As we inevitably will go through some difficulties. Let’s accept that it’s normal to feel sorrow. It’s fine to be vulnerable. That’s okay to give yourself time to share, to open up, to feel compassion. The support of another person makes it easier for you to let go. When you see understanding and empathy in your friend or just a stranger, you realize no one is perfect. But those imperfections make us even more great and extraordinary. Even more special.
Kintsugi shows that even broken things can have a second life in such an incredible form. It’s normal to have сracks if you’re willing to turn them into magnificent golden threads with all the care and love in the world.
Kintsugi teaches that your ‘broken’ parts make you stronger and better than you were.
All of us had either horrible and beautiful experiences that affected us, but why do we hate ‘bad’ and enjoy ‘good’ if both changed us forever, made us wiser, stronger, tougher, made us different?
Look back at the hardest things you faced and think of the knowledge you gained in dealing with them. How much greater you now, thanks to past sufferings?
In terms of mental strength, I look up to professional athletes. They accept pain, troubles, fear as a part of their way to greatness. Endless hours of training, excruciating pain, severe injuries, they learn to accept all of it. Even when they lost the competition because of some stupid mistake athletes have to analyze it and, then, see it as a valuable experience.
Sen no Rikyu, the historical figure with the most profound influence on Japanese“Way of Tea”, on a journey through southern Japan was once invited to a dinner by a host who thought Rikyu would be impressed by an elaborate and expensive antique tea jar that he had bought from China. But Rikyu didn’t even seem to notice this item and instead spent his time chatting and admiring a branch swaying in the breeze outside. In despair at this lack of interest, once Rikyu had left, the devastated host smashed the jar to pieces and retired to his room. But the other guests more wisely gathered the fragments and stuck them together through kintsugi. When Rikyu next came to visit, the philosopher turned to the repaired jar and, with a knowing smile, exclaimed:
‘Now it is magnificent’.
Kintsugi teaches you to forgive and love yourself.
What do we do when feeling physical pain? Of course, we try to get rid of it as soon as possible, do whatever is needed. However, when talking about emotional suffering it seems like we enjoy it. Overthinking problems, reviving the worst memories of our lives instead of finishing the healing. We hate people that have done something bad to us, but it only makes our life more gloomy.
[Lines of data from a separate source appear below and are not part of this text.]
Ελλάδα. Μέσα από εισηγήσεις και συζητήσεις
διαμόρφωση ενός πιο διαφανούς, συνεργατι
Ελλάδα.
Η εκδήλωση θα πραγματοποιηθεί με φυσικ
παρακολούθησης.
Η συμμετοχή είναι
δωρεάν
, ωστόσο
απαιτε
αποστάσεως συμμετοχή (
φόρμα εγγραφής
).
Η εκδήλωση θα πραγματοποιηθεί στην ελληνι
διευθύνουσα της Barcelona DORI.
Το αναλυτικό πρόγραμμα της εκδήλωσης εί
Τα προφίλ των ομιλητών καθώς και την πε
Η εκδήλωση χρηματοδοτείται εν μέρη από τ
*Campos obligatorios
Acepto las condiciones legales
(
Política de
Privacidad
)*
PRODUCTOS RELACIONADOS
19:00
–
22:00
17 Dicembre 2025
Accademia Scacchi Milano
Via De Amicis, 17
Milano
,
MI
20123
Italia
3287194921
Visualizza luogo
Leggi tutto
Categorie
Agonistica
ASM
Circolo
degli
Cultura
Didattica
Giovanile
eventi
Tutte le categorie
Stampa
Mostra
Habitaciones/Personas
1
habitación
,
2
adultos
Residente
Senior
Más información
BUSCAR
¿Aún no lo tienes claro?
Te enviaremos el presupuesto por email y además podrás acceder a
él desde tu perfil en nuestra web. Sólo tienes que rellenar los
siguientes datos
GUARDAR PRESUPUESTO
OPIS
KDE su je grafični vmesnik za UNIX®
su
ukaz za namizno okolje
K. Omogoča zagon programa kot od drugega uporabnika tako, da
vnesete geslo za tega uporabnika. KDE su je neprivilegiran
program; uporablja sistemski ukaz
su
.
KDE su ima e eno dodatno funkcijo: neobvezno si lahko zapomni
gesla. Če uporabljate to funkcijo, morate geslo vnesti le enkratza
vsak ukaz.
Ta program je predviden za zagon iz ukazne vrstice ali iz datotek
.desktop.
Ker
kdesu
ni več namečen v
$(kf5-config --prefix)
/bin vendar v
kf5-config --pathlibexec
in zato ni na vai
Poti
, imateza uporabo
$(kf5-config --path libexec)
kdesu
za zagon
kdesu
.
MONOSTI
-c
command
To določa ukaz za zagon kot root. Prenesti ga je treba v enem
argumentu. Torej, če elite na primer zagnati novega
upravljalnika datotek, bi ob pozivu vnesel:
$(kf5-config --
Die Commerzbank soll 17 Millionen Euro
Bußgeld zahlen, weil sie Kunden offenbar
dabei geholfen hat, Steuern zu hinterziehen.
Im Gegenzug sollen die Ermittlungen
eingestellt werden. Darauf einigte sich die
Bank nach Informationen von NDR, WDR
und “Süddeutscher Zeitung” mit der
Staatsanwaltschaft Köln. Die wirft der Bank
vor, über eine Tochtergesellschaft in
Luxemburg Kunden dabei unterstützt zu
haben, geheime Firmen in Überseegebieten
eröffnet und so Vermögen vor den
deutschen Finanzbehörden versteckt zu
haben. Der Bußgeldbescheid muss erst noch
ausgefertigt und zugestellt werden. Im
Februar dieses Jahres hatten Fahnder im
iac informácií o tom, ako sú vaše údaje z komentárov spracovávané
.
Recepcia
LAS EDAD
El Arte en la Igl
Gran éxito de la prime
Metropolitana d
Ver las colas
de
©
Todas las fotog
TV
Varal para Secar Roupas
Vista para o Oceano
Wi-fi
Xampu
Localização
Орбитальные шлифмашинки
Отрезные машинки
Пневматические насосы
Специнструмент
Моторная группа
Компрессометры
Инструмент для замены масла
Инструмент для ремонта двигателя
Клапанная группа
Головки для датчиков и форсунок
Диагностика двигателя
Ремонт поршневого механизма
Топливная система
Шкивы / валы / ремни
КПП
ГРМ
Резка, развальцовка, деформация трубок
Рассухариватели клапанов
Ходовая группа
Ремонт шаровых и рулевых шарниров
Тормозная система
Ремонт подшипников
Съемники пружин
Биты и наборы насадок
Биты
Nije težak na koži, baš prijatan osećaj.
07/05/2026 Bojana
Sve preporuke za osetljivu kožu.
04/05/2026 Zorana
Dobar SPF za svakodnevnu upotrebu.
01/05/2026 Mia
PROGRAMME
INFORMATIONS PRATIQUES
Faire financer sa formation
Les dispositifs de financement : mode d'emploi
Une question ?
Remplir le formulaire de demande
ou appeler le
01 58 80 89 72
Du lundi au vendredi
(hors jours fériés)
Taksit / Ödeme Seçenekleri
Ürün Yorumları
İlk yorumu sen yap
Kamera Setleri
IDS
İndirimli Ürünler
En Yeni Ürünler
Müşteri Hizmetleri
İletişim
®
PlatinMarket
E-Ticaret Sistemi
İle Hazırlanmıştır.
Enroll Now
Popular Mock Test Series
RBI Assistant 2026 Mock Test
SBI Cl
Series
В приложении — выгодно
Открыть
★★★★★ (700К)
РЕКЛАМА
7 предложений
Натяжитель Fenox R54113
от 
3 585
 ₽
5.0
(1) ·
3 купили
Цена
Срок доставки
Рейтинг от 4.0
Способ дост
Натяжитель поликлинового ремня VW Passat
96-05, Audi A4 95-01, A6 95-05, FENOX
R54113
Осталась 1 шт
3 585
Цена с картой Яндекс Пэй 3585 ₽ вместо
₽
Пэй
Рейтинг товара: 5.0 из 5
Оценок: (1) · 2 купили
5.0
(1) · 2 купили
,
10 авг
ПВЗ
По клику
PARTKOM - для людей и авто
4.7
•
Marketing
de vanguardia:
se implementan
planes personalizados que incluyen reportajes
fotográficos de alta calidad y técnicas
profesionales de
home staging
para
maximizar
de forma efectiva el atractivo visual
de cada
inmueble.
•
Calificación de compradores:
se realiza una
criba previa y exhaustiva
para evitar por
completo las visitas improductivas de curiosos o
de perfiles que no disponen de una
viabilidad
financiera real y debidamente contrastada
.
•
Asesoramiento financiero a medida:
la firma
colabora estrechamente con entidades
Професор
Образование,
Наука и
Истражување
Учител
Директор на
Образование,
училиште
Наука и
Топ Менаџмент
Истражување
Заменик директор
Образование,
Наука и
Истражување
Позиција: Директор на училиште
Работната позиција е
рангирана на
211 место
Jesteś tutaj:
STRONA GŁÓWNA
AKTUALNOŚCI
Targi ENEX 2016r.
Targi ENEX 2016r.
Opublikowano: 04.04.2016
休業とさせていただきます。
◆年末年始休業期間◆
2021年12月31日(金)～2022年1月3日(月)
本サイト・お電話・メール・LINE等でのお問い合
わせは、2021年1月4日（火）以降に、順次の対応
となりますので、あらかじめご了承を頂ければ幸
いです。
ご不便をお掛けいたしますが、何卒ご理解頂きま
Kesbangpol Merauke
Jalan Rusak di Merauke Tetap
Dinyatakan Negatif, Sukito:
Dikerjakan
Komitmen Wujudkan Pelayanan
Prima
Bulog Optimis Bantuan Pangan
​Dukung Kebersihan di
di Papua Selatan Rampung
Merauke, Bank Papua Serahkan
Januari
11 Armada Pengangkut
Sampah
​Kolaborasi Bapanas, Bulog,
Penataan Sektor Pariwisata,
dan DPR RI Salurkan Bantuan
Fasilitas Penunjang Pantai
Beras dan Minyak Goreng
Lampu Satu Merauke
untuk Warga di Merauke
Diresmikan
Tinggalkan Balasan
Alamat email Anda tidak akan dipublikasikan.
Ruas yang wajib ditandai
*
Forgiveness is a way to free yourself from those devastating emotions. Firstly, forgive yourself for the mistakes and bad choices you’ve made. Then, forgive people from the past who made you suffer. Let go of things you cannot control. Don’t make your life more difficult than it is.
While forgiving, you will notice that your most beautiful and significant sides are parts that were broken, recovered and healed.
Kintsugi is about self-love and acceptance. Appreciate your past, learn from mistakes, feel free to let go of toxic relationships. Accept your vulnerabilities and fears. Love your presents they make you extraordinary and beautiful.
When you think you are crushed, remember that you always can pick the broken pieces and put them together with the golden glue of acceptance, love, and support. The first step to self-love is to learn to welcome your cracks as an amazing part of the person you are.